It is in our very nature to ‘follow the crowd’, to do what ‘everyone else is doing’, to be how others want us to be. As a young person trying to establish your own identity there are so many barriers to actually being ‘Yourself’. The volume of things that can get in your way… your parents or family, your culture, your religion, your friends and peers, your work, your play and even yourself. These are tricky times. Being a young LGBTQ person is a hugely challenging time but a time to recognise that being yourself and unique is a positive thing.
I remember very clearly ‘The FEAR’. The fear of being noticed for being different, the fear of disappointing those around me, the fear of not being accepted and mostly the fear of the unknown. These feeling and barrier are all very real. Don’t get me wrong, some of them are very serious. These fears can drive us to think awful things and sometimes do stupid things, to hate ourselves and to deny who we are. Often feeding the feeling of fear can be unanswered questions and the ‘Why?’. Why am I different to everyone else? Why do my friends have it easier than me? Why do all my mates seem happy and together when I am a mess? I’ve been asked these questions by young LGBTQ people many times, but the answers are not simple. In truth your friends are probably not all happy, nothing is perfect and each and every one if us have stresses and challenges that others may not notice or see. What you must try to realise is that the things that you fear most are probably not there. What you imagine in your head is often far worse than reality. Taking that step forward towards being yourself can be a very rewarding, very empowering experience. Once you accept yourself, your differences, things become a lot easier.
Your friends and peers can often be your biggest challenges. Who knows how your friend is going to react if and when they find out you are LGBTQ. Will they still want to be your friend, how will their parents behave around you? Will your best friend think that you fancy them? Maybe you feel like people are talking about you, to be fair, some of them probably are… But if you have true friends they will stick by you and stick up for you. It’s in these times that you work out who is important to you and who was not your real friend to begin with. This can be difficult as change is not easy and it can be disappointing to find out that someone you care about doesn’t accept you. If you want small minded individuals to stop talking about you then you must not react, don’t listen and certainly don’t apologise for who you are.

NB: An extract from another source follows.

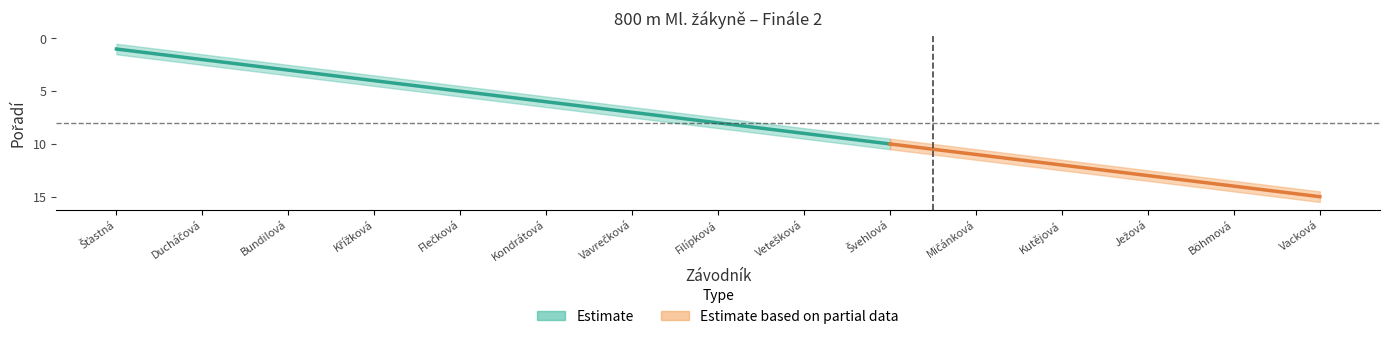

How many data points in Pořadí upper are above 8?

8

Your parents and your friends parents/families are a protective bunch! Try to remember that a lot of the older generation may not have the same views, experiences or levels of acceptance as you. Unfortunately this can sometimes put pressure on a young LGBTQ person as you have to try to behave a certain way around some adults. If you are in someone else’s house, for example, then of course the rules of the house stand. If you find yourself in an environment where you feel you are not equal or accepted then I would suggest that you don’t go there. If it’s your own family that may have a problem with your sexuality or identity then remember you should only Come Out if it is safe to do so.

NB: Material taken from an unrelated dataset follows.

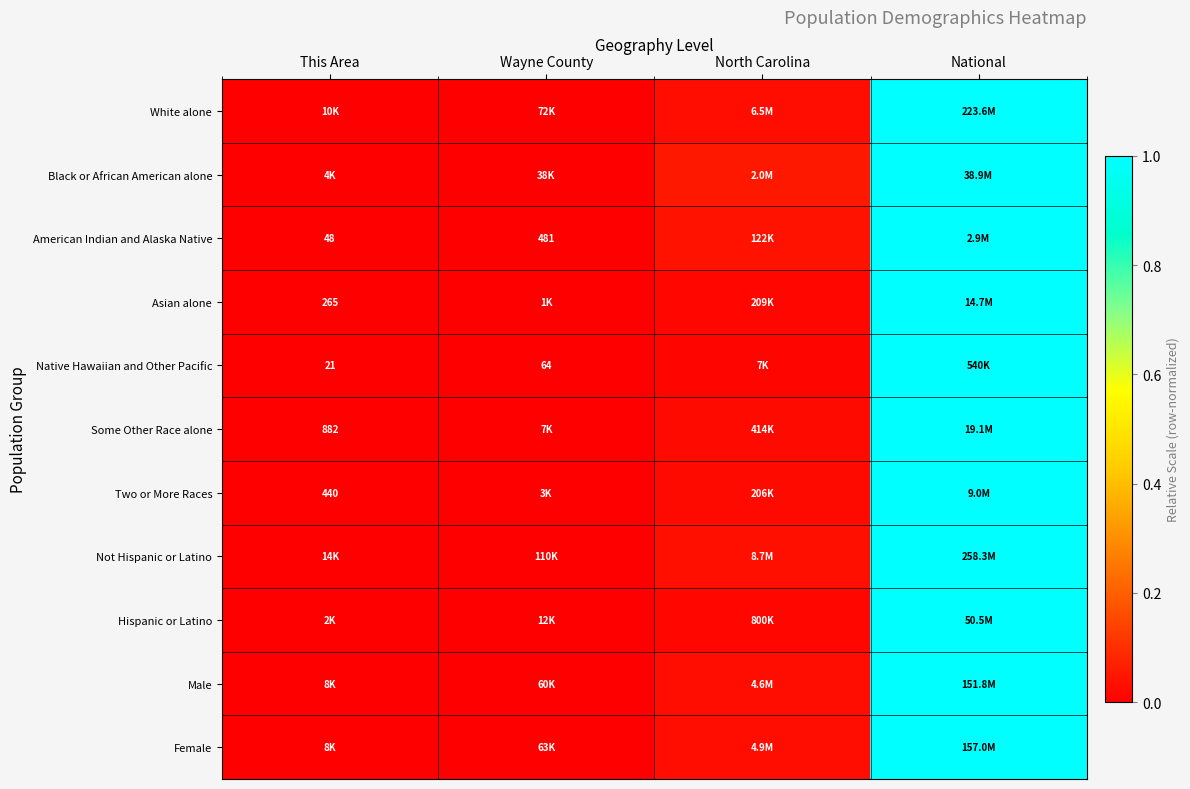

Which label corresponds to the largest value in the chart?

National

It is ok for you to be different, your individuality is what makes you shine! Surround yourself with friends who love and support you, manage your ‘outer gay’ if and when you need to but aside from that just try and be yourself. Being the same as your peers/friends is fine if that’s what is YOU but don’t spend your days trying to please others. Get to know the real you, face your fears and look for advice, support, fun and enjoyment in places where you are treated equally. You are not alone, there is always someone to turn to who can help you along your journey.